Yesterday Fitch put Boeing’s credit rating on Downgrade watch. Their reasoning covered many of the points I made last week about its fundamental weakness: the increased regulatory oversight and uncertainty around getting the 737 Max approved to re-enter passenger service, the logistical challenge of getting the planes back in the air, and the likelihood the plane maker will have to offer airlines costly concessions to use/buy/take delivery of the B-737 Max. They also cite the damage done to Boeing’s “reputation and brand”. I’d add cash flow drain from unpaid for planes!
What Fitch didn’t note is the problems at Boeing are long term managerial and behavioural issues – and the plane maker is doing precious little that’s visible to address these. How many Boeing execs have admitted it was their responsibility the planes were delivered with no clear warnings about the failing stall prevention system, the flight manuals were skinny on detail, or that the new engine position made it inherently unstable? Who got the lash-up design, and lack of clarity past the Federal Aviation Authority?
Over the past decade and longer its operating mode has been tight. Saving money by paying Indian software engineers $9 an hour was just the tip of the iceberg. A history of using cheap and second hand spare parts is being uncovered. Passing off the B-737 Max as just an upgrade requiring one hour of iPad crew training to make it cheaper for airlines was another scam to help sell units. A history of poor quality, badly built planes is becoming increasingly apparent – especially from its Carolinas plant. Hammers left in the void spaces of military tankers beggars belief. Perhaps the biggest issue was how it effectively captured the Federal Aviation Authority and self-regulated itself for years.
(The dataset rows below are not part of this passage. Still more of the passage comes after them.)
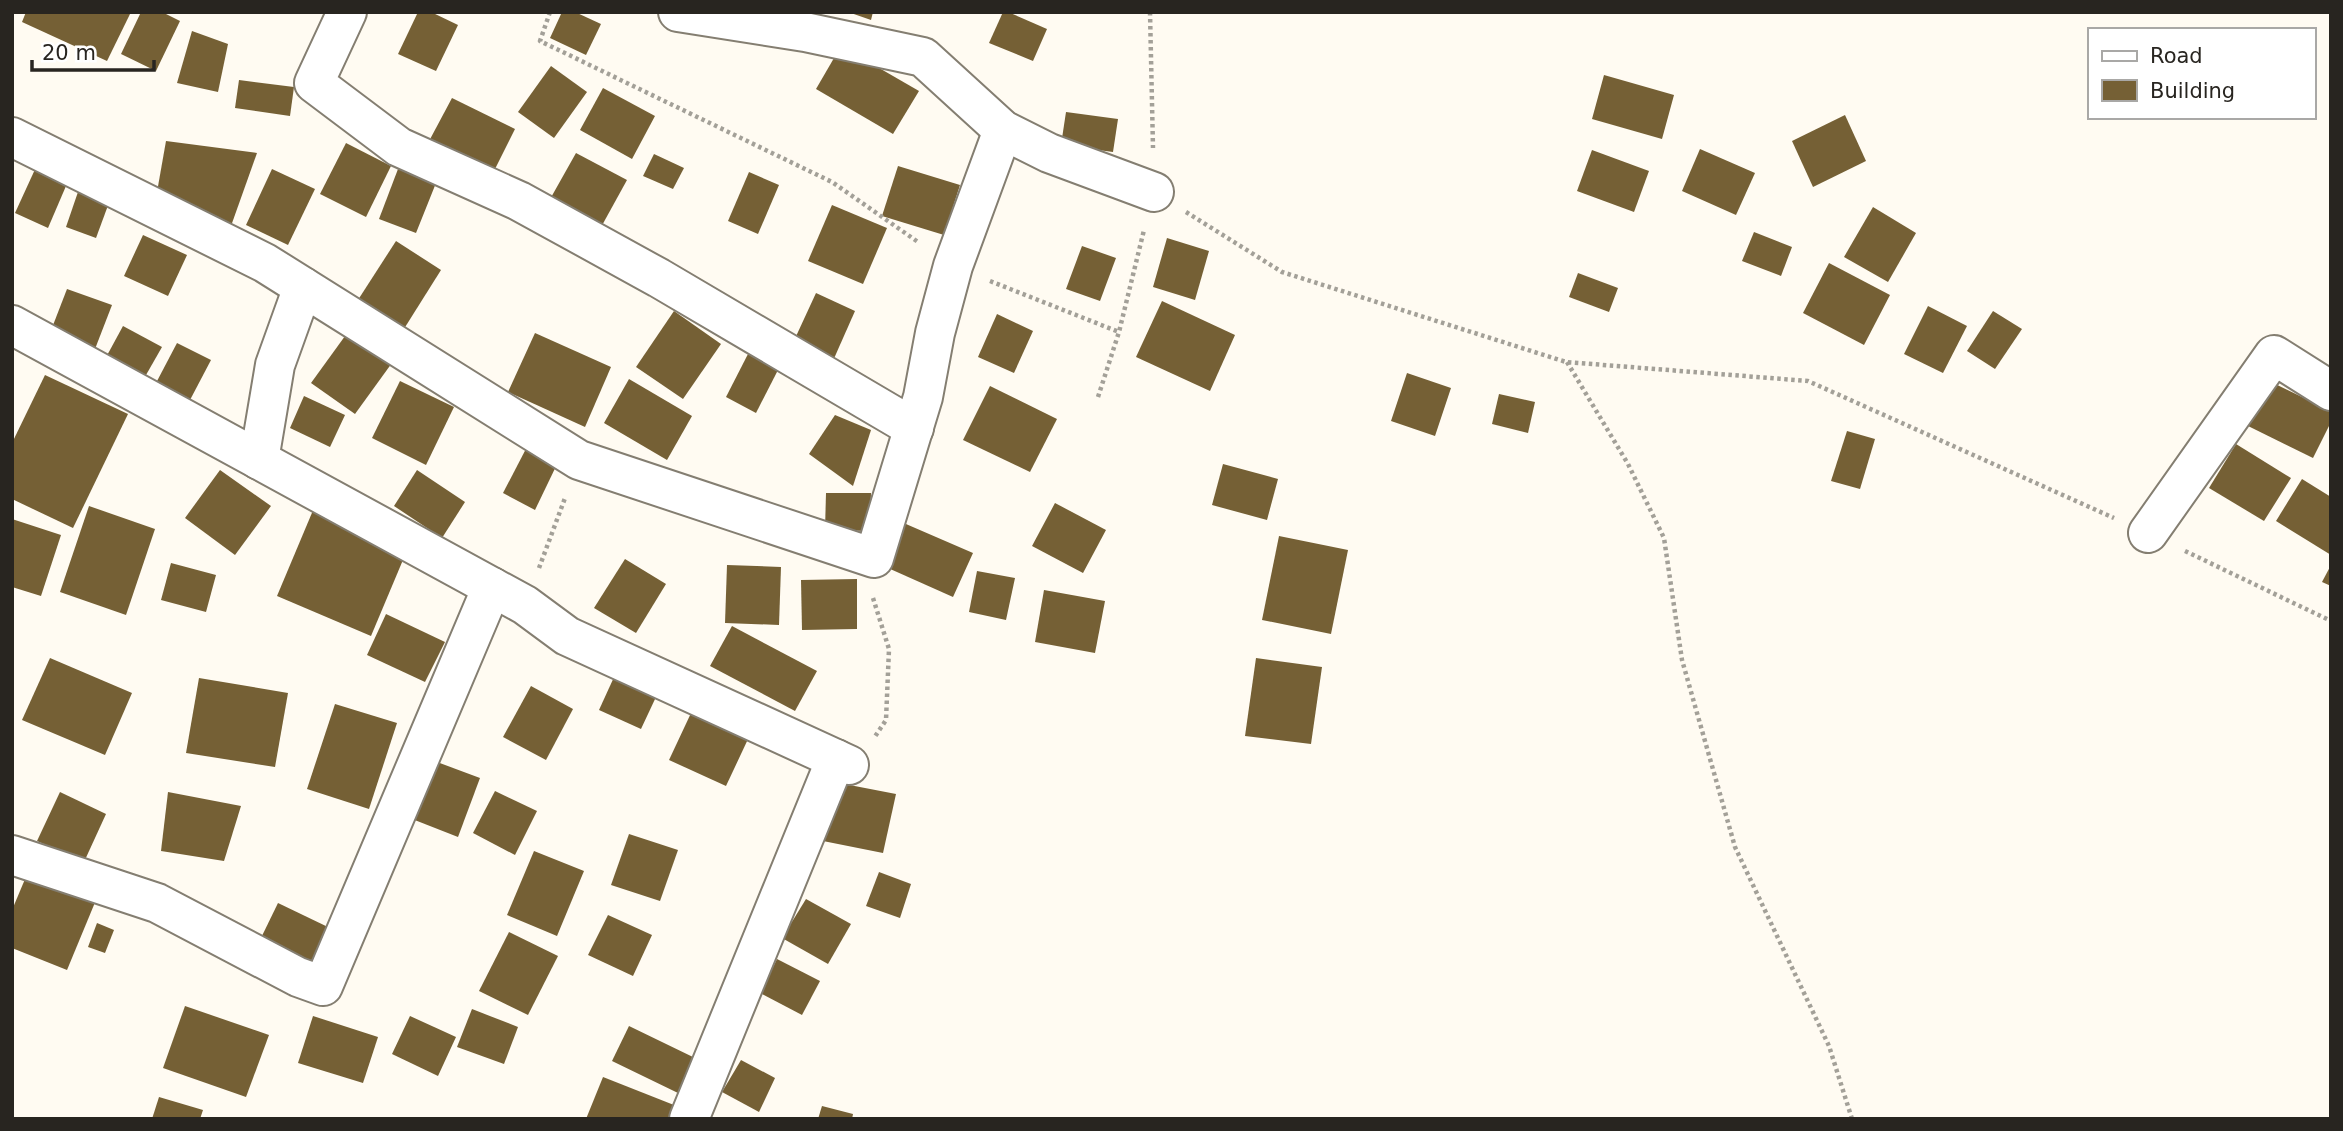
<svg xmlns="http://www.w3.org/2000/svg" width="2343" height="1131" font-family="'DejaVu Sans',sans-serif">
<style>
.building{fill:#756035}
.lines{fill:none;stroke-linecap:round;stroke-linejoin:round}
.street-casing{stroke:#847e71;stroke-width:42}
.path{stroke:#a3a098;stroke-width:4.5;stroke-dasharray:3.5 3.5;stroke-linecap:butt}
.street{stroke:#fff;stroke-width:38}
</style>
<rect width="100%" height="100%" fill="#fffbf2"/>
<g class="building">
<path d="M26,12h105l-24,49 -85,-39z"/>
<path d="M141,12h21l18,9 -24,50 -35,-17z"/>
<path d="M418,12h13l27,13 -22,46 -38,-17z"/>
<path d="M562,12h13l26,12 -15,31 -36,-17z"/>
<path d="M848,12h25l-2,8z"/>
<path d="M1003,12h5l39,17 -14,32 -44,-18z"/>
<path d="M192,31l36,13 -10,48 -41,-9z"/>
<path d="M841,46l78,45 -26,43 -77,-45z"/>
<path d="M551,66l36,26 -33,46 -36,-26z"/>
<path d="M1604,75l70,20 -12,44 -70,-20z"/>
<path d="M239,80l55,7 -4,29 -55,-8z"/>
<path d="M603,88l52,28 -23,43 -52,-29z"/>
<path d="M452,98l63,31 -23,46 -64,-32z"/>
<path d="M1066,112l52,7 -5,33 -52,-7z"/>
<path d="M1845,115l21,46 -53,26 -21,-46z"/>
<path d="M166,141l91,12 -26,73 -74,-34z"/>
<path d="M346,143l45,23 -25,51 -46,-23z"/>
<path d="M1700,149l55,24 -19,42 -54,-24z"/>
<path d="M1592,150l57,21 -15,41 -57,-21z"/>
<path d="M576,153l51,27 -27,49 -51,-28z"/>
<path d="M654,154l30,14 -11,21 -30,-13z"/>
<path d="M37,165l32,14 -21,49 -33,-15z"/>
<path d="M898,166l62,19 -16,50 -62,-19z"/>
<path d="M272,169l43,20 -27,56 -42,-20z"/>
<path d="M398,169l38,14 -20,50 -37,-14z"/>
<path d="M749,172l30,13 -21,49 -30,-13z"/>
<path d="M79,189l31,11 -14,38 -30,-11z"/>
<path d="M832,205l55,23 -24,56 -55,-23z"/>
<path d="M1873,207l43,26 -28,49 -44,-25z"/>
<path d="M1754,232l38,15 -11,29 -39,-15z"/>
<path d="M143,235l44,20 -19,41 -44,-20z"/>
<path d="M1167,238l42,13 -14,49 -42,-13z"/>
<path d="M396,241l45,29 -39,62 -46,-29z"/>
<path d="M1082,246l34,12 -16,43 -34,-12z"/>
<path d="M1829,263l61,32 -26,50 -61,-32z"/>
<path d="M1578,273l40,15 -9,24 -40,-15z"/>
<path d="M67,289l45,16 -17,44 -45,-16z"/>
<path d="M816,293l39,18 -23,52 -40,-18z"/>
<path d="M1162,301l73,34 -25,56 -74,-34z"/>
<path d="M1928,306l39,20 -24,47 -39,-19z"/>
<path d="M674,311l47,33 -38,55 -47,-32z"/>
<path d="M1993,311l29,18 -27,40 -28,-18z"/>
<path d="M997,314l36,17 -19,42 -36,-16z"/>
<path d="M353,325l44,31 -42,58 -44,-31z"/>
<path d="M123,326l39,21 -20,35 -38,-21z"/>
<path d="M535,333l76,34 -26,60 -77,-35z"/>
<path d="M177,343l34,17 -21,40 -34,-17z"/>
<path d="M748,354l30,16 -22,43 -30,-16z"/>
<path d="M1407,373l44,15 -16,48 -44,-15z"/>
<path d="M45,375l83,39 -55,114 -61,-29v-56z"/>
<path d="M629,379l63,37 -25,44 -63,-37z"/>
<path d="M2267,380l64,31v11l-18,36 -69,-34z"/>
<path d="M400,381l54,26 -28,58 -54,-27z"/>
<path d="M990,386l67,33 -27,53 -67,-32z"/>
<path d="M1499,394l36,8 -7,31 -36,-9z"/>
<path d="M304,396l41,19 -15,32 -40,-19z"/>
<path d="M835,415l36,15 -18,56 -44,-32z"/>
<path d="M1847,431l28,8 -15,50 -29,-8z"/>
<path d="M529,443l31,15 -25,52 -32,-17z"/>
<path d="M2236,444l55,34 -27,43 -55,-33z"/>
<path d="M1223,464l55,15 -11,41 -55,-15z"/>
<path d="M220,470l51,36 -36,49 -50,-37z"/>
<path d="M417,470l48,32 -23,36 -48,-32z"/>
<path d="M2302,479l29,18v58l-55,-34z"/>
<path d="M826,493h45l-1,38 -45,-1z"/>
<path d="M1055,503l51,27 -23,43 -51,-27z"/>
<path d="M89,506l66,23 -29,86 -66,-23z"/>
<path d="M314,508l94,40 -37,88 -94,-40z"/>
<path d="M12,519l49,16 -20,61 -29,-9z"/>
<path d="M899,521l74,32 -20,44 -74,-33z"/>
<path d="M1279,536l69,14 -17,84 -69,-14z"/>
<path d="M625,559l41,25 -30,49 -42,-25z"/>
<path d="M171,563l45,12 -10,37 -45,-12z"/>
<path d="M727,565l54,2 -2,58 -54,-2z"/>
<path d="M2331,565v21l-9,-4z"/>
<path d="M977,571l38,7 -9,42 -37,-8z"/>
<path d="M857,579v50l-55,1 -1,-50z"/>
<path d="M1044,590l61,11 -10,52 -60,-11z"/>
<path d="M386,614l59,28 -20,40 -58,-27z"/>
<path d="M732,626l85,45 -22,40 -85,-45z"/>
<path d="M50,658l82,35 -27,62 -83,-35z"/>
<path d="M1256,658l66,9 -11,77 -66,-8z"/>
<path d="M620,664l43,18 -22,47 -42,-19z"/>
<path d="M199,678l89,15 -13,74 -89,-14z"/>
<path d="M531,686l42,23 -27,51 -43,-23z"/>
<path d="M335,704l62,19 -28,86 -62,-20z"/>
<path d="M692,711l57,26 -23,49 -57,-26z"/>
<path d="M429,759l51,19 -22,59 -51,-20z"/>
<path d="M834,782l62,12 -13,59 -60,-12z"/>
<path d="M495,791l42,20 -22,44 -42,-22z"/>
<path d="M60,792l46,22 -22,48 -47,-21z"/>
<path d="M168,792l73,14 -17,55 -63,-10z"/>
<path d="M629,834l49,16 -18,51 -49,-16z"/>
<path d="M534,851l50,20 -27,65 -50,-21z"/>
<path d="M28,872l68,28 -29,70 -55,-22v-38z"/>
<path d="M879,872l32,12 -11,34 -34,-12z"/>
<path d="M806,899l45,25 -23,40 -46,-26z"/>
<path d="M278,903l52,25 -18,37 -52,-25z"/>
<path d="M608,915l44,20 -19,41 -45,-21z"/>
<path d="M97,923l17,7 -9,23 -17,-6z"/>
<path d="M509,932l49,24 -30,59 -49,-24z"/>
<path d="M777,959l43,22 -18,34 -42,-22z"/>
<path d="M185,1006l84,29 -23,62 -83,-29z"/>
<path d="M472,1009l46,18 -14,37 -47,-17z"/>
<path d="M313,1016l65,21 -15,46 -65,-20z"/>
<path d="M410,1016l46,21 -18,39 -46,-22z"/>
<path d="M629,1026l66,32 -17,35 -66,-32z"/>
<path d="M741,1060l34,18 -16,34 -37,-20z"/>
<path d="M603,1077l76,30 -5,12h-88z"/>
<path d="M159,1097l44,13 -3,9h-48z"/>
<path d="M822,1106l31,8 -1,5h-34z"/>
</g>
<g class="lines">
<g class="street-casing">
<g id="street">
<path d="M347,12l-33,71 85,64 120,54 140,77 255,150"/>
<path d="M678,12l127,20 118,25 80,73 46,23 105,39"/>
<path d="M12,137l253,126 314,197 295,98 49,-161 12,-64 18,-67 50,-136"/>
<path d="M12,325l513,280 42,31 282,129"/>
<path d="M259,460l16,-95 28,-78"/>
<path d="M2148,533l126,-178 57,36"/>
<path d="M12,855l145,48 141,74 25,9 169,-399"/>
<path d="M689,1119l147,-360"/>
</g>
</g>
<g class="path">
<path d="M550,12l-10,29 292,141 86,60"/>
<path d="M1150,12l3,136"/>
<path d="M1186,212l96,60 284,90 242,19 306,137"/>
<path d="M990,281l129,51"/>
<path d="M1567,362l61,102 36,74 18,122 53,187 94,199 23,73"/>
<path d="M1098,397l21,-65 25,-102"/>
<path d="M2185,551l146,70"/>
<path d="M539,568l26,-70"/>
<path d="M873,598l16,51 -3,71 -12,18"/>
</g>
<use href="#street" class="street"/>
</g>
<rect width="2343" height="1131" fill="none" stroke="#282520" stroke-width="28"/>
<rect x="2088" y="28" width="228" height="91" fill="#ffffff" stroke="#a9a8a6" stroke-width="2"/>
<rect x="2102" y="51" width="35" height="10" fill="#ffffff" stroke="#a9a8a6" stroke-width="2"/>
<text x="2150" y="63" font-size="21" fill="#282520">Road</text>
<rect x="2102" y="80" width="35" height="21" fill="#756035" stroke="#a9a8a6" stroke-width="2"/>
<text x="2150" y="98" font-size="21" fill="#282520">Building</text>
<path d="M32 60v10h122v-10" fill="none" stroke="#282520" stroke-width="3.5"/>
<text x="42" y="60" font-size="21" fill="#282520" stroke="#ffffff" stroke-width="5" paint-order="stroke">20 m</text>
</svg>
Nor did the rating agency talk about the future – how Boeing reinvents itself from here. How does it resolve its current issues, and relaunch itself as the premier plane maker? How does it introduce a new product range – the costs and problems when it launched the B-787 Dreamliner were huge! How does it ensure its next leading launch, an upgrade of the now venerable B-777 avoid crisis and gets a clear regulatory stamp? Where do they get the money to develop new aircraft?
Just thinking out loud, but the original B-737 flew 60 years after the Wright Brothers. We should really have moved on since 1963? What does the future look like?
What’s happening at Boeing now is Hubris – excessive arrogance in defiance of the odds. After nearly 35 years in the credit markets I’ve seen it all before. No two companies are alike – but there are lessons in watching mighty companies tumble and fall. “Look upon my works ye mighty and despair” brings back the memories of trips to win GECC mandates – then it was a trip AAA issuer. We were treated as lepers by the company treasury team. Now its struggling to retain an investment grade rating with a miserable business.
Firms can struggle on for years or they die slow and hard. GE and Deutsche Bank are examples of the latter. Bear and Lehman went relatively fast. I wonder what the world is going to look like when/if interest rates ever normalise and literally thousands of Zombie overlevered companies look set to tumble and fall? Boeing is unlikely to go bust or default – its simply too big, too important, and had too good a product suite for that to happen. But it does need to change, and that could prove very costly.